═════ PAGE EXTRACT

The Labor Difficulty Analyzed
In The discussions on the conservation and mobilization of the labor supply of the country there was general agreement that we are not at present confronted with a shortage of labor. Our real ailment is that of maladjustment and improper distribution of our available man power. In order to correct this state of affairs, a more complete and better coordinated system of employment agencies was advocated. Opinions differed as to the advisability of securing this end by establishing cooperative relations between the federal and local systems or by bringing all government employment agencies under national control and operation. How to provide the farmer with the help he needs received considerable attention. To a great extent the farmer himself seems to be to blame for his predicament. He does not yet realize that wages generally have gone up and that it is no longer possible to obtain men for the wages he has been accustomed to pay. The conditions of labor on the farm also are such that men generally prefer city work. Relief for the shortage of farm hands might be brought about, partly by improvements in the system of employment agencies, partly by the transfer of men from cities and industries to the farm during the harvest season, partly by inducing retired farmers, women and other unemployed persons to take part in agricultural work, and partly by the offer of better wages and working conditions to farm laborers. The use of city school boys of working age during vacation also was recommended.
There seemed to be no sentiment in favor of labor conscription. Some attention was given to the efforts of the federal government to conserve human life in the war industries by safeguarding workmen against accident. At the last meeting of the association the applicability of the British munitions act to American conditions was discussed briefly. The suggestion of adopting these provisions in the United States, however, met with the immediate objections that, our conditions were different from those in England and that even in England the munitions act had been the cause of much dissatisfaction and unrest. According to an investigator of the London Times, it had been the cause of driving one-half of the workers of England to the verge of revolution.
As has been said, all the associations had turned "social." so that in point of view, the sociologists were but a vaguely defined group of thinkers at the big conference. Their most distinguishing mark consisted in that, while most of the other associations talked about social control somewhat in general, they took it for granted and discussed applications of it in particular. Both Profs. George E. Howard of Nebraska and Charles H. Cooley of Michigan submitted thoughtful analyses of the elements of social control of international relations - Professor Howard, the ideals that must guide, and Professor Cooley, the psychological and social machinery through which it is even now working, and will work, it is hoped, much better in the future. Among the false ideals which now make so difficult amicable relations among the nations are overdeveloped nationalism, territorial aspirations, the notion of war as a good in itself, race and sex conceit, the supposed necessity for economic and political oppression of the masses, and contempt for the idealist. The teaching of world-wide brotherhood must supplant these narrow concepts and democracy must be made to mean something tangible to all.

══════════

• **WORK INSTRUCTION 1**
Reproduce the lines of the rows below exactly as they appear, omitting the picture markers.

═════ DATA RECORDS

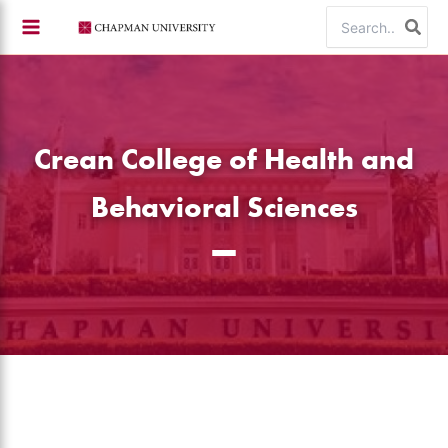
Skip
Search
to
for:
content
Crean College of Health and
Behavioral Sciences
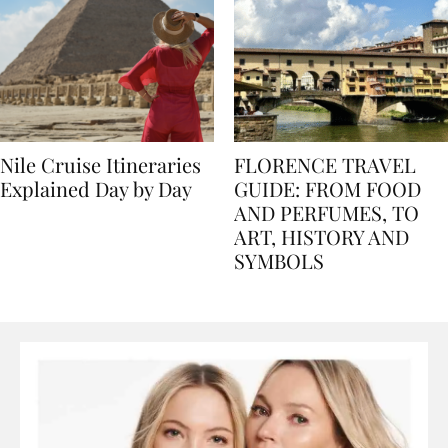
Nile Cruise Itineraries
FLORENCE TRAVEL
Explained Day by Day
GUIDE: FROM FOOD
AND PERFUMES, TO
ART, HISTORY AND
SYMBOLS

══════════

• **WORK INSTRUCTION 2**
Using the passage on labor and social control, decide whether each statement agrees with it. For each one, answer yes or no and quote the passage's deciding words exactly. (a) The discussions concluded that the country currently faces a shortage of labor. (b) There was support for labor conscription. (c) Using city school boys of working age during vacation was recommended.

• **EXERCISE OUTPUT 1**
Skip
Search
to
for:
content
Crean College of Health and
Behavioral Sciences
Nile Cruise Itineraries
FLORENCE TRAVEL
Explained Day by Day
GUIDE: FROM FOOD
AND PERFUMES, TO
ART, HISTORY AND
SYMBOLS

• **EXERCISE OUTPUT 2**
(a) No: "there was general agreement that we are not at present confronted with a shortage of labor."
(b) No: "There seemed to be no sentiment in favor of labor conscription."
(c) Yes: "The use of city school boys of working age during vacation also was recommended."